Activities & Entertainment
Liege can do fun too. If you want some buzz in the evening, then the Liégeois will be happy to show you how to party. There is good contingent of students here (the University is home to some 40,000 of them), and it's to the bars and clubs of the city's 'Le Carré' area that much of the youth gravitate at night. Outremeuse also does its own more gritty and feisty version of night-life, keeping it old-school with traditional taverns, piano bars and jazz clubs.
It's also the Outremeuse area that is the focus of one of the most interesting events in Liege's calendar, the "Le Quinze Août", on the 15th of August, which celebrates the Virgin Mary. There are dances, processions and the local people open their doors for a mammoth communal party, involving the downing of plenty of peket (the local juniper-flavored spirit). It is also during Le Quinze Août that Liege's distinctive mascot character takes centre stage.

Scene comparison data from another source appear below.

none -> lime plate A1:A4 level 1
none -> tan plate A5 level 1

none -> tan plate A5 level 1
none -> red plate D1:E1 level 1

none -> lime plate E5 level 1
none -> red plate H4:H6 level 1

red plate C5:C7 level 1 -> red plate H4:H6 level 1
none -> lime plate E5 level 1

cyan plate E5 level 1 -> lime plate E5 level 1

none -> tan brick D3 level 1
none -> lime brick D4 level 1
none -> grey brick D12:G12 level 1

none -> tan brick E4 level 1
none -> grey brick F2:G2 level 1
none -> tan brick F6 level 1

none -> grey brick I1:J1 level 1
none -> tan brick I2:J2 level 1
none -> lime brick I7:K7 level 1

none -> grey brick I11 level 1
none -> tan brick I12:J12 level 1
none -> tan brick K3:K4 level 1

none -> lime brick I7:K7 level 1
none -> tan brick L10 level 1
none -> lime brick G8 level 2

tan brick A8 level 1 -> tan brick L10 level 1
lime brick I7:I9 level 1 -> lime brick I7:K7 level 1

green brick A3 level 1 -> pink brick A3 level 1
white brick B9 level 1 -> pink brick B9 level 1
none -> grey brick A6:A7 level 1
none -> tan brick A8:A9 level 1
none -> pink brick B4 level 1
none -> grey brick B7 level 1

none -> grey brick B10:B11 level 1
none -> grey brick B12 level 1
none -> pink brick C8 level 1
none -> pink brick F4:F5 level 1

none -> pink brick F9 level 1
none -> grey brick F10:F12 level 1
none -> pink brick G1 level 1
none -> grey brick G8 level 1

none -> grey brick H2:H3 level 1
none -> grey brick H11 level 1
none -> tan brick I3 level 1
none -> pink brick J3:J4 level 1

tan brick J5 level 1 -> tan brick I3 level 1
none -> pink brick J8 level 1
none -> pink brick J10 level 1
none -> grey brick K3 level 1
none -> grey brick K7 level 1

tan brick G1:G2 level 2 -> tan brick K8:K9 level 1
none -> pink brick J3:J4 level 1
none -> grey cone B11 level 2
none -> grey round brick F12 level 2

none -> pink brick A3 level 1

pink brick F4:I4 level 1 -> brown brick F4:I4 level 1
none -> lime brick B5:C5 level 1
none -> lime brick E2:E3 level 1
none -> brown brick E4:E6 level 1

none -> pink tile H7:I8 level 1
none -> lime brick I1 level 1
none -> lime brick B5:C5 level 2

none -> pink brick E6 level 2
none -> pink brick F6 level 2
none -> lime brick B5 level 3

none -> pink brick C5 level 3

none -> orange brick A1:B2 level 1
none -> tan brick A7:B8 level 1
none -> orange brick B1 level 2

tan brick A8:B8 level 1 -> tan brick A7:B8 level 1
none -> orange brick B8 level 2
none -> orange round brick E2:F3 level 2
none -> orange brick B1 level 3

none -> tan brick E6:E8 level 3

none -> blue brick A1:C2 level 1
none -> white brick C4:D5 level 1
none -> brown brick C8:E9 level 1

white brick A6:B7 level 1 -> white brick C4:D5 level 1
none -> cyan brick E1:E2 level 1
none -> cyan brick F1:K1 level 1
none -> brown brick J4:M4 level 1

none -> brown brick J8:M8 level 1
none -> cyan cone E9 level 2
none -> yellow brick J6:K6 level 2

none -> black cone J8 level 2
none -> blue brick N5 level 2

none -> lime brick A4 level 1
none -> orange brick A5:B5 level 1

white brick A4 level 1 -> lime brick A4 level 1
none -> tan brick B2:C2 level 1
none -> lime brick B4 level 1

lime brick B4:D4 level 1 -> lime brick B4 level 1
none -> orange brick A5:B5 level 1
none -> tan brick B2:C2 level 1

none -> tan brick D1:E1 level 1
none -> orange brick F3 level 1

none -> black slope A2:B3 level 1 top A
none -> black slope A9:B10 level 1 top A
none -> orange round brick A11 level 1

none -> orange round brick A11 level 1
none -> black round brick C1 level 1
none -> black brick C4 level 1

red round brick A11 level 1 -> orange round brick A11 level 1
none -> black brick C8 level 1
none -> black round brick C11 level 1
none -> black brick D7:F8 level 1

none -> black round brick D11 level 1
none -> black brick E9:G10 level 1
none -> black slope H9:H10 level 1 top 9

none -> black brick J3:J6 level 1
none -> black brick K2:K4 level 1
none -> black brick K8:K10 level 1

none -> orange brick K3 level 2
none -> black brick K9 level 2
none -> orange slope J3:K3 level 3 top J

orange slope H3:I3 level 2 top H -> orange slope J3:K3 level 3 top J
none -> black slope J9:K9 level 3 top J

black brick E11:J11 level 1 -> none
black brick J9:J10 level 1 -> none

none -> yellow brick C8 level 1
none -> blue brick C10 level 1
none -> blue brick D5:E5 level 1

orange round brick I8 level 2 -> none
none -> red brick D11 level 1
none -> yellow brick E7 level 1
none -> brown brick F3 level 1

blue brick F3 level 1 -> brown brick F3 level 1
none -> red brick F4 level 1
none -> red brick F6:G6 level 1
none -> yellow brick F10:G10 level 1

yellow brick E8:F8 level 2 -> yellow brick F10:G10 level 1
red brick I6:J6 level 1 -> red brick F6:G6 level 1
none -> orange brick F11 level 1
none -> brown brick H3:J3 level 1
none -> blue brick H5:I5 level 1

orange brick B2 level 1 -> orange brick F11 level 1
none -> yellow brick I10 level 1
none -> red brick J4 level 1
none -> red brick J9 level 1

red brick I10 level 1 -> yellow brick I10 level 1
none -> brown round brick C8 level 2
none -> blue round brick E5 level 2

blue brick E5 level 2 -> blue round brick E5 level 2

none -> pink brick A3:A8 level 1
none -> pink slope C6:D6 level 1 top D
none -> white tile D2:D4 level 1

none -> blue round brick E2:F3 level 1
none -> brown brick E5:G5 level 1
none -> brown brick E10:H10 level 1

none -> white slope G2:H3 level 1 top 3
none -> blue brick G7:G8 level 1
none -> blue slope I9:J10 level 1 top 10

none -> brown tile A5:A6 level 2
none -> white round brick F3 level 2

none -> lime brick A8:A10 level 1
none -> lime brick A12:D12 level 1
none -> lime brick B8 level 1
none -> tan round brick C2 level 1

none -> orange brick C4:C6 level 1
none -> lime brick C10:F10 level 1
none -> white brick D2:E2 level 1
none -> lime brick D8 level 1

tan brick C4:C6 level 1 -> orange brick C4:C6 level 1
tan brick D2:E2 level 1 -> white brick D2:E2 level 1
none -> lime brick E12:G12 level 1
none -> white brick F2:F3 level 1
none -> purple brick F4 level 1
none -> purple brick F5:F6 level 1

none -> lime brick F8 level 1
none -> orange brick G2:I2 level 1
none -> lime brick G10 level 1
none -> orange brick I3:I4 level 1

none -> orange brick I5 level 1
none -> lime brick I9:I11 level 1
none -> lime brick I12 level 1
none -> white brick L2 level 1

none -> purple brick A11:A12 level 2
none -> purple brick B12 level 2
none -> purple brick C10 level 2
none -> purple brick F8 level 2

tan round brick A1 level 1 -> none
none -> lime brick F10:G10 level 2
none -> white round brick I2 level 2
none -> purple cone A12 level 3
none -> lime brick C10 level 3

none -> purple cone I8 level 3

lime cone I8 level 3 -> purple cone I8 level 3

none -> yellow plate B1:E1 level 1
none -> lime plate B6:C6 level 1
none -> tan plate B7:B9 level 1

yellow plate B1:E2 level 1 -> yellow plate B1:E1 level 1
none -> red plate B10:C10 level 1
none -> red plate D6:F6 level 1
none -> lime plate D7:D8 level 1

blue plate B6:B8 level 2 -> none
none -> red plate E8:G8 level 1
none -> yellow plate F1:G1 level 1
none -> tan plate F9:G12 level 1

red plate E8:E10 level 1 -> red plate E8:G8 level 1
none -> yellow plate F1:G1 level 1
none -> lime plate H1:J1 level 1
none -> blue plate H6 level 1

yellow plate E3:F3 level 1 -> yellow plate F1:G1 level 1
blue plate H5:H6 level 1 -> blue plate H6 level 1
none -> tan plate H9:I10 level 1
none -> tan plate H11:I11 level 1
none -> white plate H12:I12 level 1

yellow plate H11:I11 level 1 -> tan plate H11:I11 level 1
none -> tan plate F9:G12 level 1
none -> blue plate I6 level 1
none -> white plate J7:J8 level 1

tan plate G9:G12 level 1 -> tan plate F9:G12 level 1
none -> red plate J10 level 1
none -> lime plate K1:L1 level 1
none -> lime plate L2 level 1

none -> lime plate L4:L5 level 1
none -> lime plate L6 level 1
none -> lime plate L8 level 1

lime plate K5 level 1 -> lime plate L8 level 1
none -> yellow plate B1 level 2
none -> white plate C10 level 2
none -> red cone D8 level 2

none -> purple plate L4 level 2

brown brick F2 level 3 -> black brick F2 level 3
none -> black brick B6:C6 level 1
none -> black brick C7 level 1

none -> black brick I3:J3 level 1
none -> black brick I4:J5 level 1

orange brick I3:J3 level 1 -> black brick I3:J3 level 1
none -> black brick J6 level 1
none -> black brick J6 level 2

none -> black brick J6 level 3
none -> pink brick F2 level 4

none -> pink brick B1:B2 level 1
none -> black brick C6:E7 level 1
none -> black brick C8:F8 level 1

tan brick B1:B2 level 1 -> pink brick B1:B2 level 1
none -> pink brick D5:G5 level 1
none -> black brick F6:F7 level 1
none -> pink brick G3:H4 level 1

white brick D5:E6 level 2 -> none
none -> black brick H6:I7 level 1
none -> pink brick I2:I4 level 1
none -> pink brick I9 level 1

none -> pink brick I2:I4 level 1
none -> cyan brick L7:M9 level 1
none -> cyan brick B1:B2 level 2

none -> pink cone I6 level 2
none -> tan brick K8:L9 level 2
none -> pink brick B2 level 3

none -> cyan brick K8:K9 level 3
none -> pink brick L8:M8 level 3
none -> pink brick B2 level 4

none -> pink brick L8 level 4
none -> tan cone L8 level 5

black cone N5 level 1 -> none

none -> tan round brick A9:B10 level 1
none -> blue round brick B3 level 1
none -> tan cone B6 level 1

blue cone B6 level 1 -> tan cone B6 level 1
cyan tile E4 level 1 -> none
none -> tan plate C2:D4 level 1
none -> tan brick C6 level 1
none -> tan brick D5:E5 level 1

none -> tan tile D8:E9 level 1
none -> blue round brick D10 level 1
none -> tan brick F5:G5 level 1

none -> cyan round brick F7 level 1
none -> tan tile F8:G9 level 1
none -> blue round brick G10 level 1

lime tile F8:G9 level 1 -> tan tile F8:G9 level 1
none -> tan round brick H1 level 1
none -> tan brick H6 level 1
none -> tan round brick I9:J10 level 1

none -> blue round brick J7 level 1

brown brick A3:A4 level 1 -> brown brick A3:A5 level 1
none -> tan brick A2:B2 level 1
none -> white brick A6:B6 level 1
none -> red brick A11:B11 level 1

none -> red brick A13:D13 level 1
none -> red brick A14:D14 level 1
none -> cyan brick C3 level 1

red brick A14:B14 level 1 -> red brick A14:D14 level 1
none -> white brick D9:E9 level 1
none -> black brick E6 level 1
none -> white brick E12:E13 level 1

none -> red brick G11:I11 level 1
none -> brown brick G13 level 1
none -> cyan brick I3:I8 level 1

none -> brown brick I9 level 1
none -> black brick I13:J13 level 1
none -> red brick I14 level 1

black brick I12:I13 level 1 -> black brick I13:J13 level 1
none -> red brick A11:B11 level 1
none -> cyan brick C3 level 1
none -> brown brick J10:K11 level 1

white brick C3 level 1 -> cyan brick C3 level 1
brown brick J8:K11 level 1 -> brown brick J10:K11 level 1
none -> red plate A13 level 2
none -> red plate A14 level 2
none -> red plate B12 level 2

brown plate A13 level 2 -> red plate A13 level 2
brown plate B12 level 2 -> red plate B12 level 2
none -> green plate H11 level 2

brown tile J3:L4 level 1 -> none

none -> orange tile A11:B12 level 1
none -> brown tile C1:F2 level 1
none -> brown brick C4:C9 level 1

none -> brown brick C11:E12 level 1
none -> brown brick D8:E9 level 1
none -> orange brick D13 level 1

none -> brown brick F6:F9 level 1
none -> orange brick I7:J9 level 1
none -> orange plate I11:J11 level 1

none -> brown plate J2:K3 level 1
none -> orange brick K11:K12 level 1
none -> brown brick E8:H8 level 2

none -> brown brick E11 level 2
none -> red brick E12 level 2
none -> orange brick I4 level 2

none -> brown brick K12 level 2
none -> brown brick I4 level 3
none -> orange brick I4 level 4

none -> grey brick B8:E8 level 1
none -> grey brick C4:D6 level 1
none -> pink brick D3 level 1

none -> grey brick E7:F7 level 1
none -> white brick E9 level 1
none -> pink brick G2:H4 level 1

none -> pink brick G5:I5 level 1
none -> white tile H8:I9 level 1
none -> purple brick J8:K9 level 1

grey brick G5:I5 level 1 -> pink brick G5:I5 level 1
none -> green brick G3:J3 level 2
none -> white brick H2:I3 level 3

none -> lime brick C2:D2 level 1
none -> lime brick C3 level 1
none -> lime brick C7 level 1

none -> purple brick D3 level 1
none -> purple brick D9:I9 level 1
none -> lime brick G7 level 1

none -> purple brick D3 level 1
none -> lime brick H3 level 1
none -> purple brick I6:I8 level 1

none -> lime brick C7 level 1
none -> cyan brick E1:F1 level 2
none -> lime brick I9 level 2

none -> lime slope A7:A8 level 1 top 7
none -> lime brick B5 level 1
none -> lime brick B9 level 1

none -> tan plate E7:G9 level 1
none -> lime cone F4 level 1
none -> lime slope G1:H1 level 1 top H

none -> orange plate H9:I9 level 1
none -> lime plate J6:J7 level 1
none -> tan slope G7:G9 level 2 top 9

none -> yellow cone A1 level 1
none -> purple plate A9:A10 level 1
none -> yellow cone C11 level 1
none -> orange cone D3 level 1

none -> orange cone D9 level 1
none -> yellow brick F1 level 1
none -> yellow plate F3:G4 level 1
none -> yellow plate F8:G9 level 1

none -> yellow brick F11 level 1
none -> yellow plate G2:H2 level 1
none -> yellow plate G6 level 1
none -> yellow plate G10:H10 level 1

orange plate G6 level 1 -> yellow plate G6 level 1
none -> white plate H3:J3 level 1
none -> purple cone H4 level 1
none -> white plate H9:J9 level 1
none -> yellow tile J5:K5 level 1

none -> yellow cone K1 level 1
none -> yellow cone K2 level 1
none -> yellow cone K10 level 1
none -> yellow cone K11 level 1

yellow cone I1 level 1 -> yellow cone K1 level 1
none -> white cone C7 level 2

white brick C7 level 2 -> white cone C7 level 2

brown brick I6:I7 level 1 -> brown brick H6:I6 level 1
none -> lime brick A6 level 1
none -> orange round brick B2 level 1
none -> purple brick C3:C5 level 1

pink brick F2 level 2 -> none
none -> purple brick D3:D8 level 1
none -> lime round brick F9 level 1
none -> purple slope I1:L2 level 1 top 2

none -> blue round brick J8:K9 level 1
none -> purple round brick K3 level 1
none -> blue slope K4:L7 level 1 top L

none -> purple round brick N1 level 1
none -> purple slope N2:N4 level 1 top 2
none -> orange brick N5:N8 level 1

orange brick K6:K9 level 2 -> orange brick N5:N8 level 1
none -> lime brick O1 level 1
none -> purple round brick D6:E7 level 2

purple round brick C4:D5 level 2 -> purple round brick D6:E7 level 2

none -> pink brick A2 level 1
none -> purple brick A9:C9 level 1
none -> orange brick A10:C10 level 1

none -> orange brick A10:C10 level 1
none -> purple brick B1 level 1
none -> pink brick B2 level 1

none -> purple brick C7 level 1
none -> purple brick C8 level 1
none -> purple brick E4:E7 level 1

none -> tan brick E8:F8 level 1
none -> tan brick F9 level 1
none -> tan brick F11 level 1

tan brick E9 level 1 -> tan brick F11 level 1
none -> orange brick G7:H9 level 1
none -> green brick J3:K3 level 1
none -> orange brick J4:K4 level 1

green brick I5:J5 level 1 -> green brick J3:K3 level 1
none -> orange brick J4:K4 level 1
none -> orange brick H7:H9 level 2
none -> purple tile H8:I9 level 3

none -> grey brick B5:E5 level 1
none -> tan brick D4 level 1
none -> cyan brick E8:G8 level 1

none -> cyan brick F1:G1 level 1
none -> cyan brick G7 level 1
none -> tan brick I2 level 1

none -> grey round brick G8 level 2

His name is Tchantchès (which is Walloon for François), and he allegedly lived in Outremeuse in the times of Charlemagne. Born a pauper, the young boy was deformed, ugly (even a drunkard) but brave. Elected 'Prince of Outremeuse' he became a companion to a nephew of Charlemagne, and helps win victory in battles with little more than a scarf, a black cap and a pint-full of bravado. In other words, the perfect representative for Liege itself. Tchantchès is celebrated especially in processions and puppet shows on Le Quinze Août.
A procession of a different sort happens each Spring, when the professionals of the cycling world descend on Liege as part of the Liège-Bastogne-Liège race. This is one of the oldest of the classic cycle race, dating back to the 1892. Starting and finishing in the north of Liege, the racers strike south into the hills and ravines of the Ardennes, for what many consider one of the toughest professional races, because of its many frequent steep climbs.
B2B & Conferencing
Liege is a very well connected town, making it an ideal location for those looking to host events and meetings. And with Liege's recent climbing up the high-tech IT ladder, it has found itself increasingly popular for business and technology conferences. Being so close to the outdoor sports mecca of the Ardennes, Liege also has an interesting angle for providing extra-curricular activities for visitors.
In Liege itself, there are several purpose-built venues for meetings and small conferences. One interesting twist is provided by the Kinepolis Liège, a plush 16-theatre cinema that rents its theatres out for presentations for up to 600 people. For those looking for larger meets, the exhibition centre of Les Halles des Foires, on the north side of the city, offers a dramatic modern building, overlooking the Meuse. It has six exhibition rooms, and 15,000 sq.m. of space for its clients use.
The local Liege MICE (Meetings, Incentives, Conventions, Events) office is especially focussed on helping businesses to develop their convention, meeting and exhibition ideas in the city. It can advise on the logistical side of organizing meetings and conventions, and suggest the best venues and locations. MICE Liege will even help with enquires on the availability of venues, and can help get discounts and special offers from hotels, convention and exhibition centres, and group-booked restaurants.